### EXERCISE DETAILS
Copy each line below containing "brown".

### GIVEN INFORMATION
- Opening Delimiter -

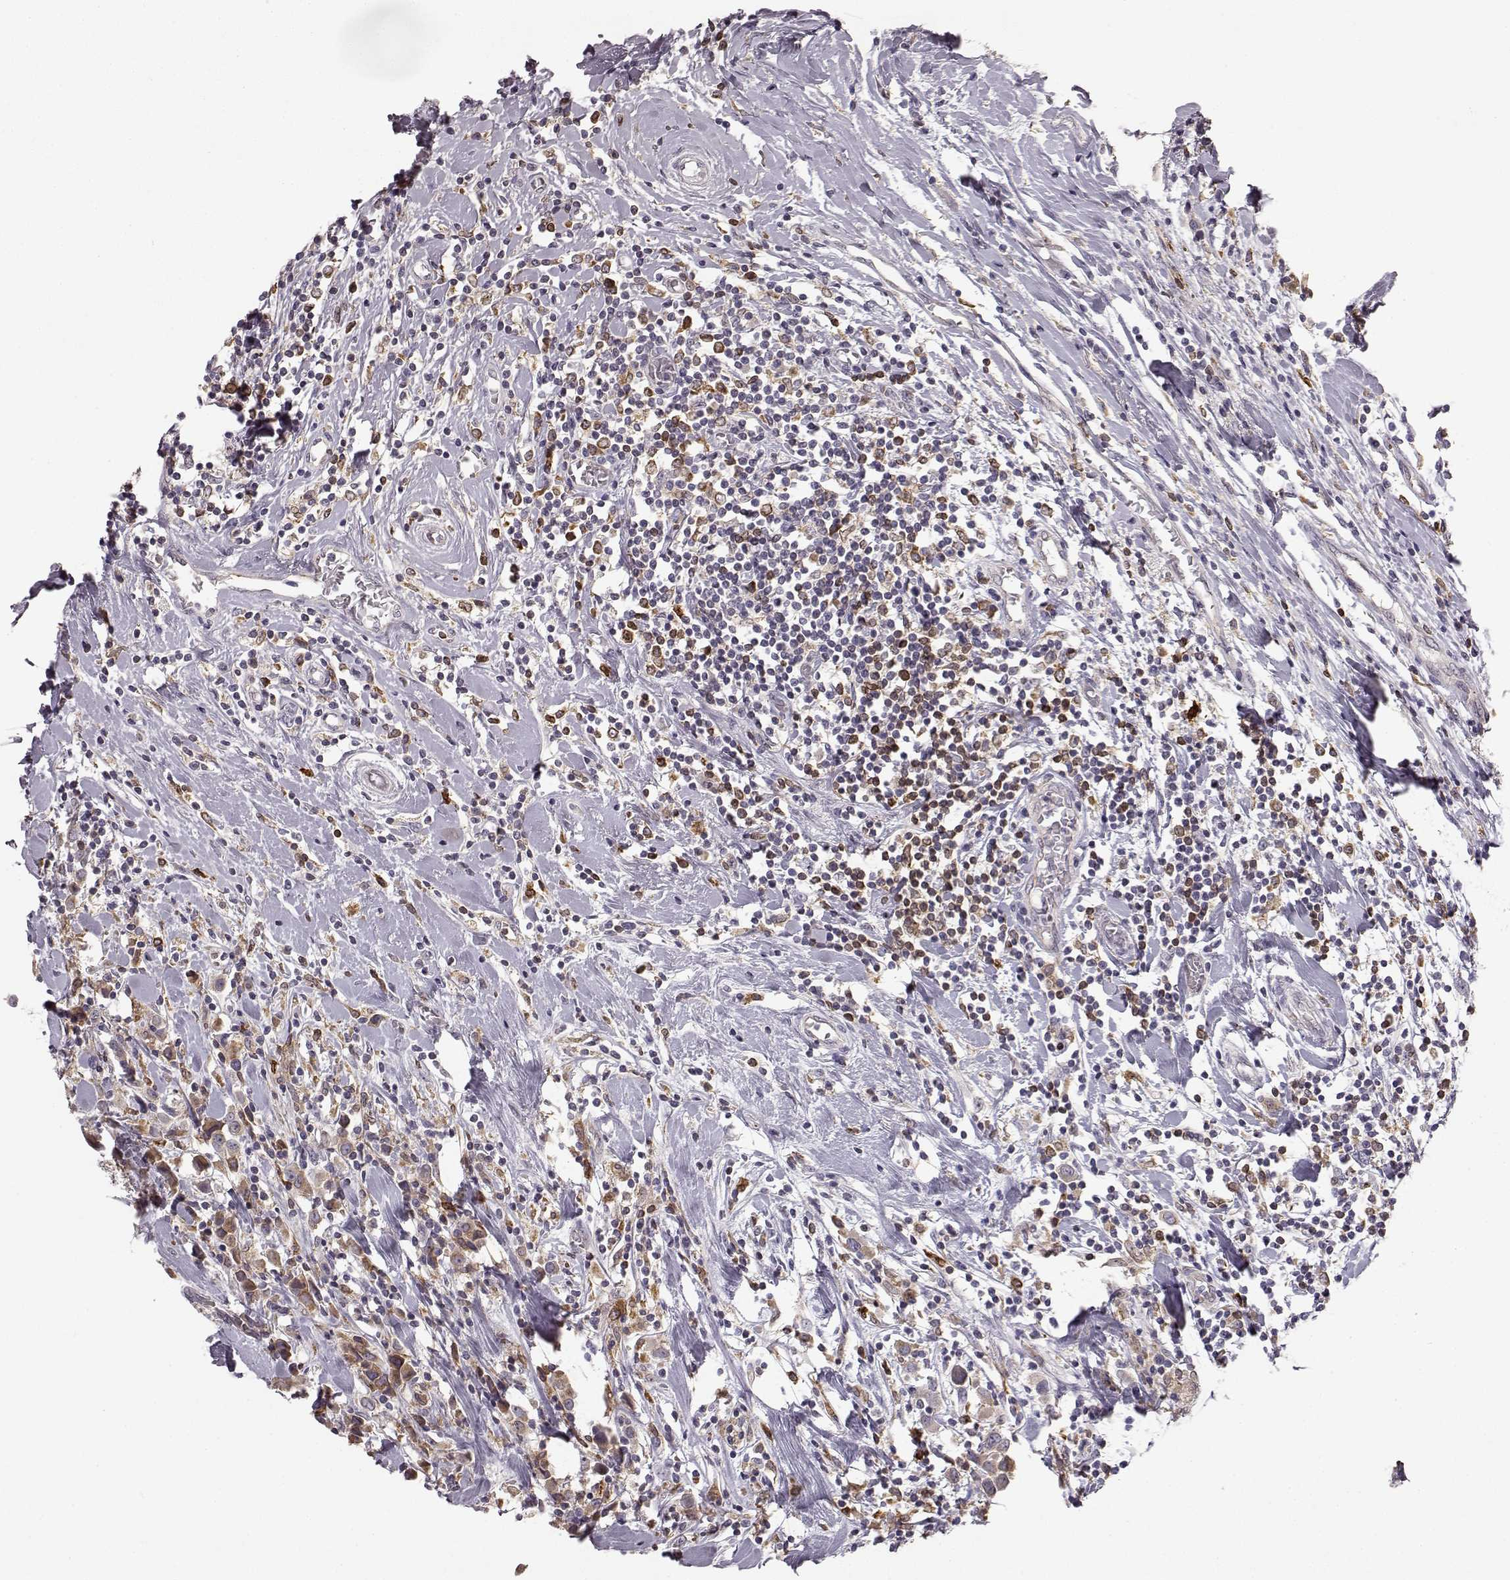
{"staining": {"intensity": "weak", "quantity": ">75%", "location": "cytoplasmic/membranous"}, "tissue": "breast cancer", "cell_type": "Tumor cells", "image_type": "cancer", "snomed": [{"axis": "morphology", "description": "Duct carcinoma"}, {"axis": "topography", "description": "Breast"}], "caption": "Immunohistochemistry photomicrograph of invasive ductal carcinoma (breast) stained for a protein (brown), which displays low levels of weak cytoplasmic/membranous positivity in about >75% of tumor cells.", "gene": "SPAG17", "patient": {"sex": "female", "age": 61}}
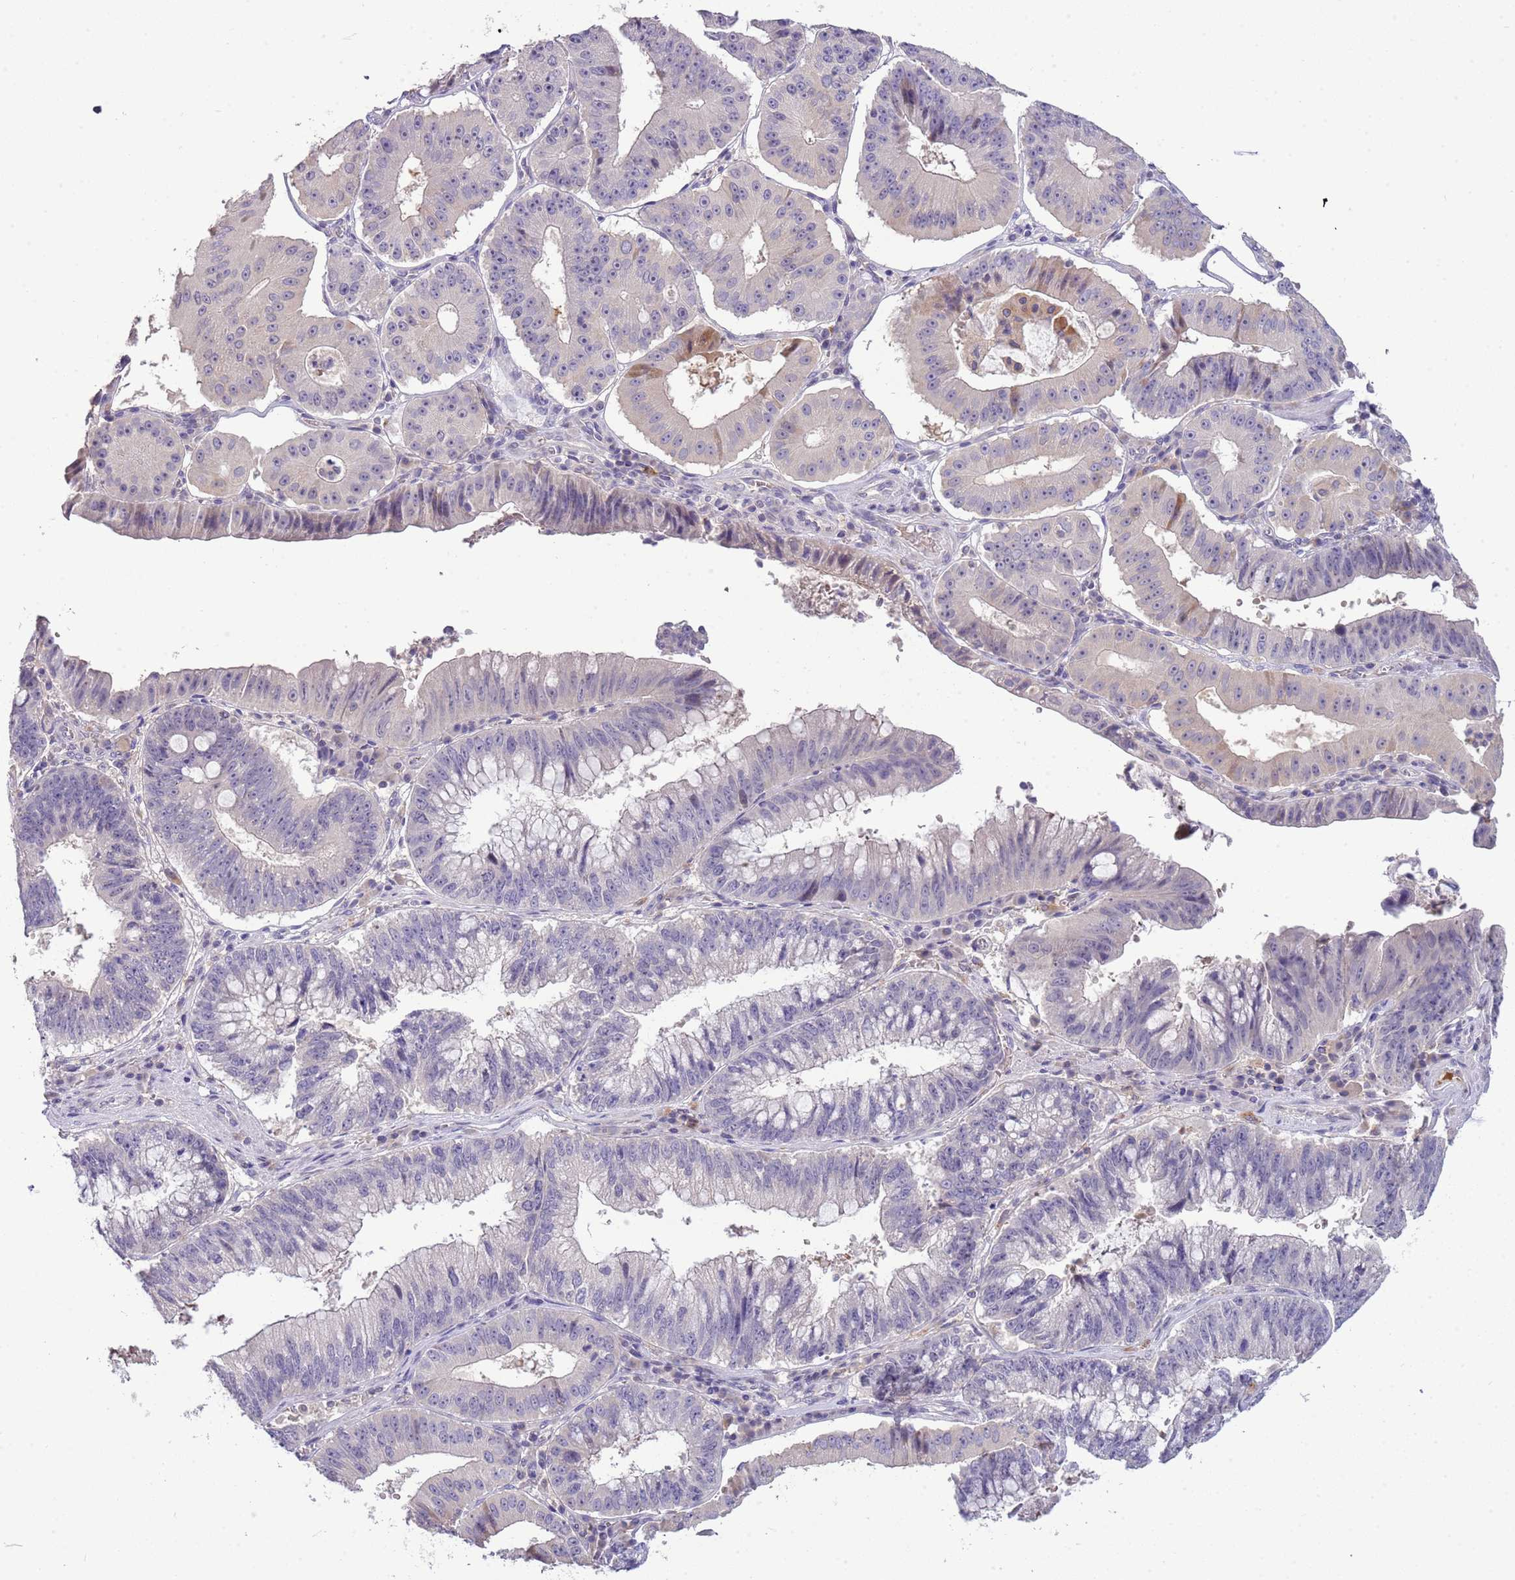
{"staining": {"intensity": "negative", "quantity": "none", "location": "none"}, "tissue": "stomach cancer", "cell_type": "Tumor cells", "image_type": "cancer", "snomed": [{"axis": "morphology", "description": "Adenocarcinoma, NOS"}, {"axis": "topography", "description": "Stomach"}], "caption": "The image displays no significant expression in tumor cells of stomach cancer.", "gene": "SCAMP5", "patient": {"sex": "male", "age": 59}}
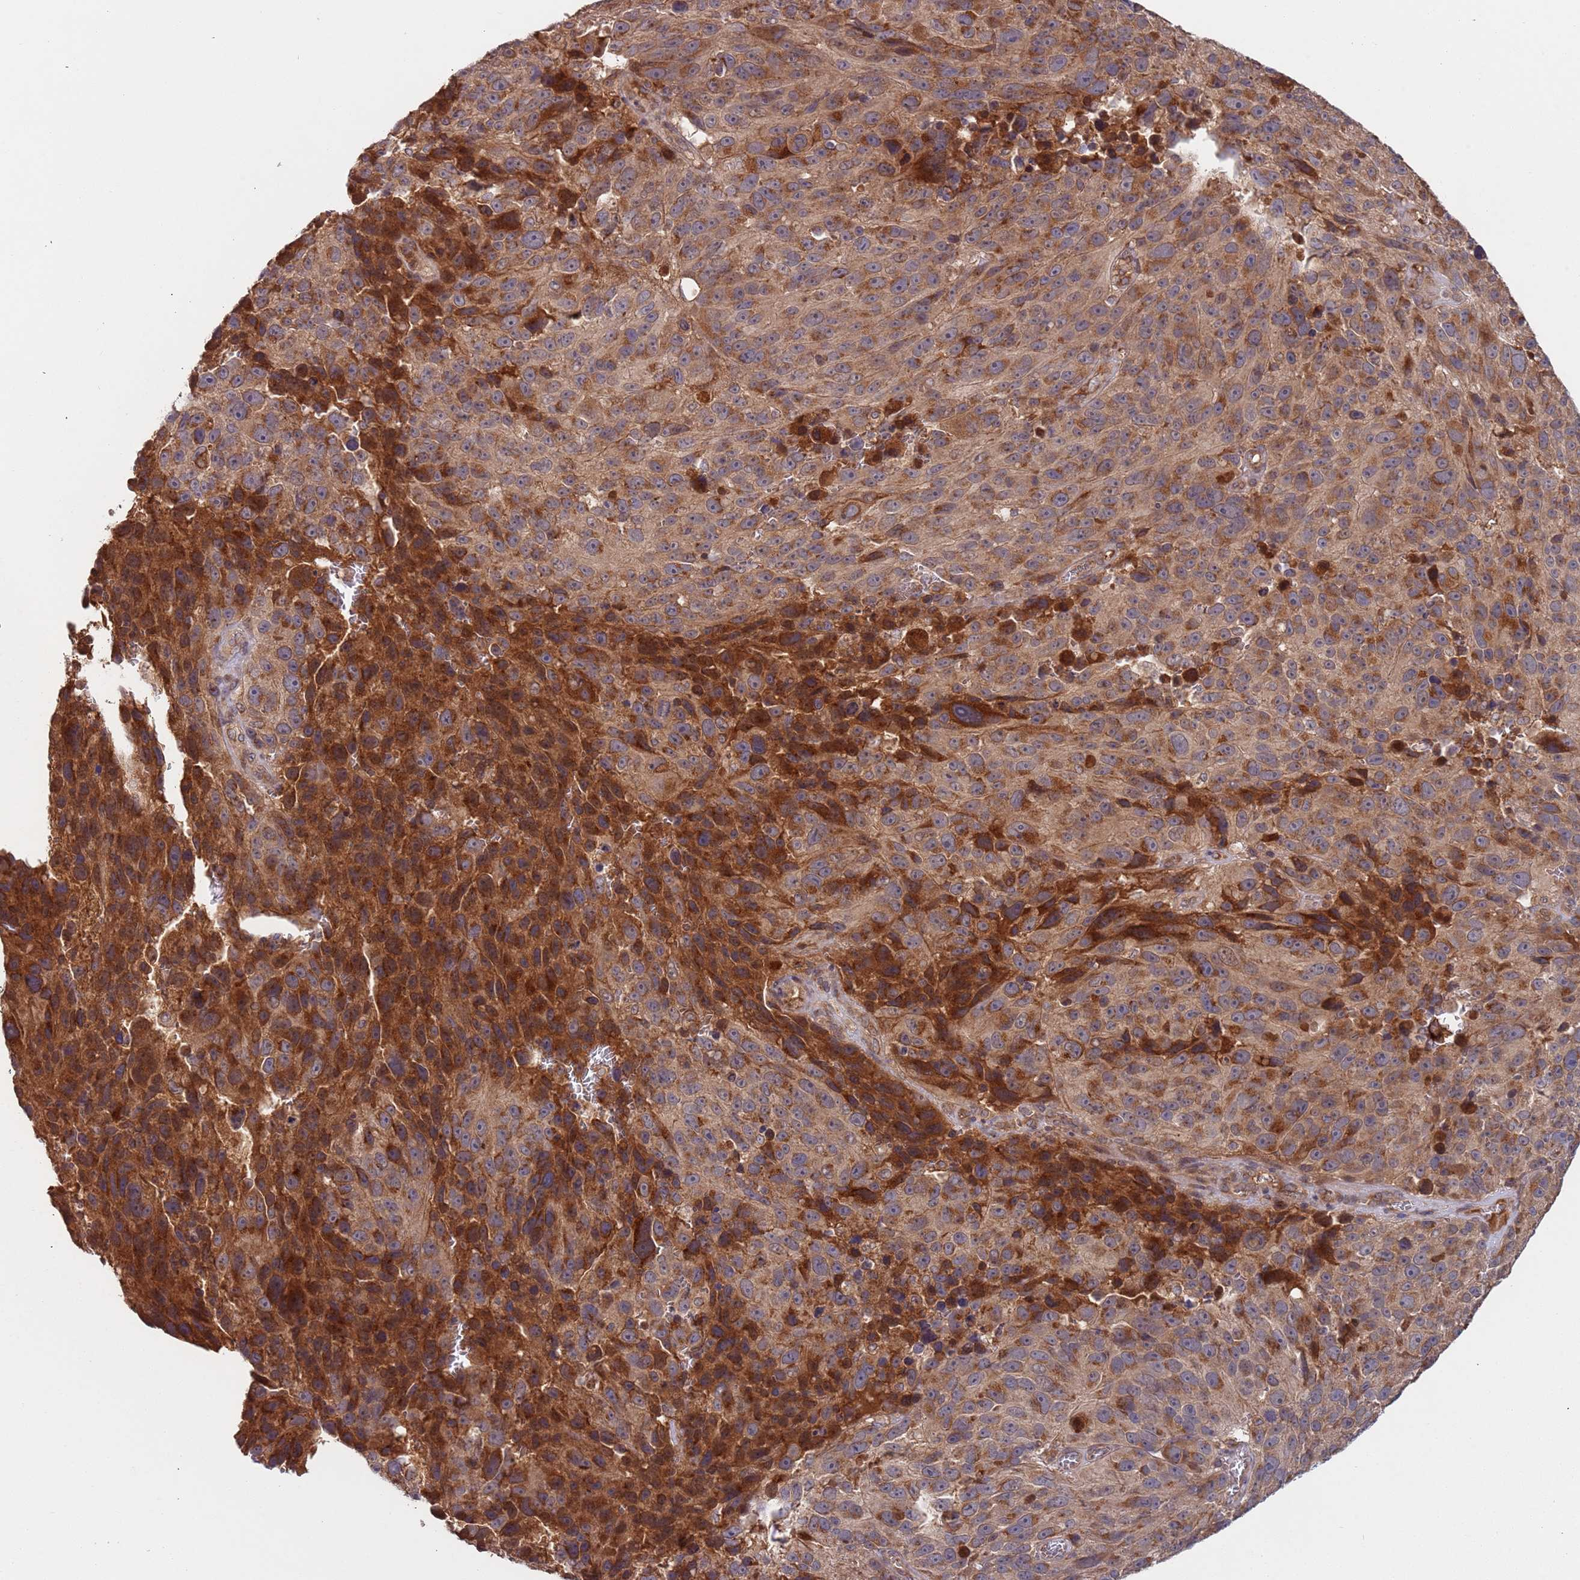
{"staining": {"intensity": "moderate", "quantity": ">75%", "location": "cytoplasmic/membranous"}, "tissue": "melanoma", "cell_type": "Tumor cells", "image_type": "cancer", "snomed": [{"axis": "morphology", "description": "Malignant melanoma, NOS"}, {"axis": "topography", "description": "Skin"}], "caption": "Immunohistochemical staining of human malignant melanoma demonstrates medium levels of moderate cytoplasmic/membranous expression in about >75% of tumor cells. (DAB (3,3'-diaminobenzidine) = brown stain, brightfield microscopy at high magnification).", "gene": "OR5A2", "patient": {"sex": "male", "age": 84}}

- Closing Delimiter -

### OUTPUT
{"staining": {"intensity": "weak", "quantity": ">75%", "location": "cytoplasmic/membranous"}, "tissue": "breast cancer", "cell_type": "Tumor cells", "image_type": "cancer", "snomed": [{"axis": "morphology", "description": "Duct carcinoma"}, {"axis": "topography", "description": "Breast"}], "caption": "Immunohistochemistry photomicrograph of invasive ductal carcinoma (breast) stained for a protein (brown), which displays low levels of weak cytoplasmic/membranous positivity in about >75% of tumor cells.", "gene": "SPAG17", "patient": {"sex": "female", "age": 61}}
{"staining": {"intensity": "moderate", "quantity": ">75%", "location": "cytoplasmic/membranous"}, "tissue": "melanoma", "cell_type": "Tumor cells", "image_type": "cancer", "snomed": [{"axis": "morphology", "description": "Malignant melanoma, NOS"}, {"axis": "topography", "description": "Skin"}], "caption": "Immunohistochemical staining of human malignant melanoma demonstrates medium levels of moderate cytoplasmic/membranous expression in about >75% of tumor cells. (DAB (3,3'-diaminobenzidine) = brown stain, brightfield microscopy at high magnification).", "gene": "OR5A2", "patient": {"sex": "male", "age": 84}}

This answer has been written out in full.